Elon Musk crossed into trillionaire territory this week—his net worth now sits at £1.1 trillion according to Bloomberg—while SpaceX’s Nasdaq debut valued the company at $2.2 trillion. To put this in perspective, that single space company is now worth more than the annual GDP of every nation except the United States, China, Germany, Japan, India, and the UK.
The absurdity here is not that one person got rich. It is that we have collectively decided a company that launches rockets is worth more than the entire annual economic output of France, Italy, or Canada. SpaceX generates real revenue and does real work, sure. But its valuation has decoupled so thoroughly from traditional measures of value that it exists in a different dimension of the financial universe.
Musk’s personal wealth crossing a trillion pounds is even stranger. That is not money sitting in a bank account—it is mostly his stake in Tesla and SpaceX, companies whose stock prices fluctuate based on sentiment, Musk tweets, and whether investors think self-driving cars are five years away or fifty.
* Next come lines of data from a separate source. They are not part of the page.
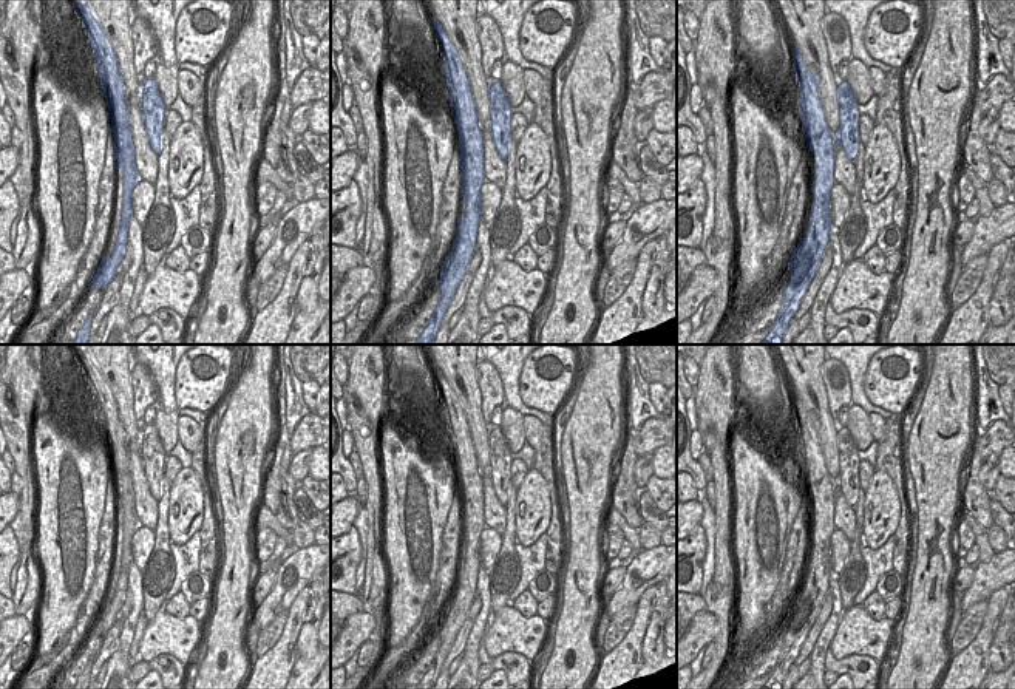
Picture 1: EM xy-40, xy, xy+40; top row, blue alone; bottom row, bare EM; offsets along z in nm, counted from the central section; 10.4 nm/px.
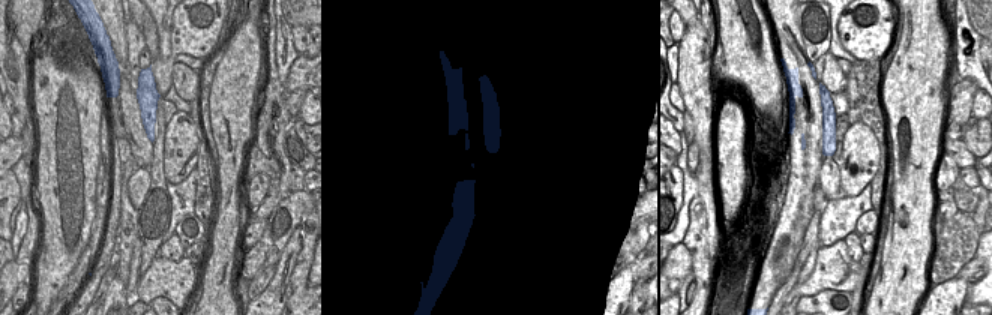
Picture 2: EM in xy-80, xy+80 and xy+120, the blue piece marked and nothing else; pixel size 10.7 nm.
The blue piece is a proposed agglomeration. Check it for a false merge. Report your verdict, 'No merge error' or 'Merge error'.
Merge error

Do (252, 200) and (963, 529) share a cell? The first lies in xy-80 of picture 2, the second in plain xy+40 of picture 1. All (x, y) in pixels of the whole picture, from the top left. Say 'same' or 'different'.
same

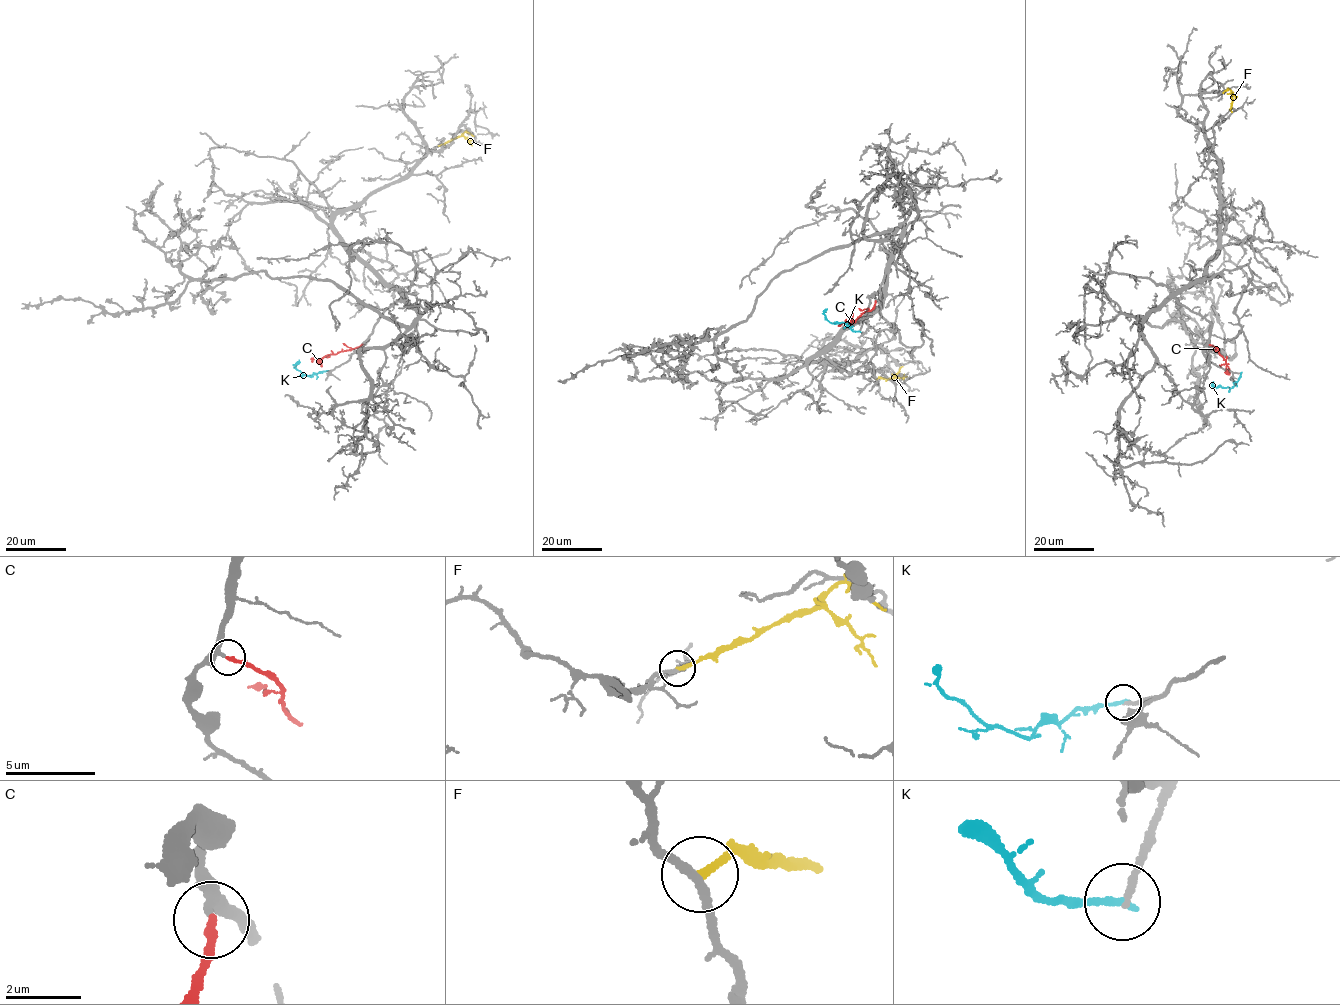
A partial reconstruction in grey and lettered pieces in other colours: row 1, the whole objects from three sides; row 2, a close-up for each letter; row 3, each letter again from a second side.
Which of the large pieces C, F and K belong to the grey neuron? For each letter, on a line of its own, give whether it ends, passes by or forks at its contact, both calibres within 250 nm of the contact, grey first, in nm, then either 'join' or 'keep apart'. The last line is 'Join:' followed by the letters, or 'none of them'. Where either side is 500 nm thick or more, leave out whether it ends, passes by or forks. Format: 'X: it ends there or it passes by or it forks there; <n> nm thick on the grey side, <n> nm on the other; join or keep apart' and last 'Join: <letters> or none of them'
C: it ends there; 260 nm thick on the grey side, 200 nm on the other; join
F: it ends there; 220 nm thick on the grey side, 180 nm on the other; keep apart
K: it ends there; 170 nm thick on the grey side, 190 nm on the other; keep apart
Join: C

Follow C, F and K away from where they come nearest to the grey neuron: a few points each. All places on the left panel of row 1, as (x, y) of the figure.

His net worth probably moved by hundreds of billions last week alone based on nothing but market mood.
The real story is not that one person got very rich. It is that we have built a financial system where a private company’s market value can exceed the productive capacity of sovereign nations, and we treat this as normal market function rather than a sign that something has broken in how we measure what things are actually worth.